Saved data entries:

------------------------------

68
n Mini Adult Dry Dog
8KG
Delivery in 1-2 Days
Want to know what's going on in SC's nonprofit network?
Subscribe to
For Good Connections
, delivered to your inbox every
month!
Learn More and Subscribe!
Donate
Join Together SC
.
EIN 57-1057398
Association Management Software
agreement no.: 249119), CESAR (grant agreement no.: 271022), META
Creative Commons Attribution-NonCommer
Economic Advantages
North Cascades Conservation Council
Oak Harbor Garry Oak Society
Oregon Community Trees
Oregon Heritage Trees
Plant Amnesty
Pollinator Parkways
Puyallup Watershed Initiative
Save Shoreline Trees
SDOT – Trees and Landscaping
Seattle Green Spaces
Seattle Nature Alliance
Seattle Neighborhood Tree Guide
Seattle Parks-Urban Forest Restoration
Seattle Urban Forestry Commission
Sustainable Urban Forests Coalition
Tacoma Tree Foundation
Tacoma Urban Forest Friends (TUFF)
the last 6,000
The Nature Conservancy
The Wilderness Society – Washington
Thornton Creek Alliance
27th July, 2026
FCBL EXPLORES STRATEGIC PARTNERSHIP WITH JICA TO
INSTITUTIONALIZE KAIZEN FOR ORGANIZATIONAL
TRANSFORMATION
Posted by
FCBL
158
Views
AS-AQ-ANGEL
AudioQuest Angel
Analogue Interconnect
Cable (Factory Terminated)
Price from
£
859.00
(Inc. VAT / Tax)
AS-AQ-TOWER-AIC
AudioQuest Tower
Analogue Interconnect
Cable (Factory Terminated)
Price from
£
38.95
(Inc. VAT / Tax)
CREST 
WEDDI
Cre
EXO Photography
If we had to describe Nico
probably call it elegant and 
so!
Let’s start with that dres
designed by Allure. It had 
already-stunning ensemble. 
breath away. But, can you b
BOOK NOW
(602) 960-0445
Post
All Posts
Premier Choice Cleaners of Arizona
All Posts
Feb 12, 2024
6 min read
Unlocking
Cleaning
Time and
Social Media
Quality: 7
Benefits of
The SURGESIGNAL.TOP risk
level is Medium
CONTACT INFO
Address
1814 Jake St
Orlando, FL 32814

------------------------------

▸ Task prompt: Reproduce every line of text from all of the records above, unchanged and in the same order.

▸ Result:
68
n Mini Adult Dry Dog
8KG
Delivery in 1-2 Days
Want to know what's going on in SC's nonprofit network?
Subscribe to
For Good Connections
, delivered to your inbox every
month!
Learn More and Subscribe!
Donate
Join Together SC
.
EIN 57-1057398
Association Management Software
agreement no.: 249119), CESAR (grant agreement no.: 271022), META
Creative Commons Attribution-NonCommer
Economic Advantages
North Cascades Conservation Council
Oak Harbor Garry Oak Society
Oregon Community Trees
Oregon Heritage Trees
Plant Amnesty
Pollinator Parkways
Puyallup Watershed Initiative
Save Shoreline Trees
SDOT – Trees and Landscaping
Seattle Green Spaces
Seattle Nature Alliance
Seattle Neighborhood Tree Guide
Seattle Parks-Urban Forest Restoration
Seattle Urban Forestry Commission
Sustainable Urban Forests Coalition
Tacoma Tree Foundation
Tacoma Urban Forest Friends (TUFF)
the last 6,000
The Nature Conservancy
The Wilderness Society – Washington
Thornton Creek Alliance
27th July, 2026
FCBL EXPLORES STRATEGIC PARTNERSHIP WITH JICA TO
INSTITUTIONALIZE KAIZEN FOR ORGANIZATIONAL
TRANSFORMATION
Posted by
FCBL
158
Views
AS-AQ-ANGEL
AudioQuest Angel
Analogue Interconnect
Cable (Factory Terminated)
Price from
£
859.00
(Inc. VAT / Tax)
AS-AQ-TOWER-AIC
AudioQuest Tower
Analogue Interconnect
Cable (Factory Terminated)
Price from
£
38.95
(Inc. VAT / Tax)
CREST 
WEDDI
Cre
EXO Photography
If we had to describe Nico
probably call it elegant and 
so!
Let’s start with that dres
designed by Allure. It had 
already-stunning ensemble. 
breath away. But, can you b
BOOK NOW
(602) 960-0445
Post
All Posts
Premier Choice Cleaners of Arizona
All Posts
Feb 12, 2024
6 min read
Unlocking
Cleaning
Time and
Social Media
Quality: 7
Benefits of
The SURGESIGNAL.TOP risk
level is Medium
CONTACT INFO
Address
1814 Jake St
Orlando, FL 32814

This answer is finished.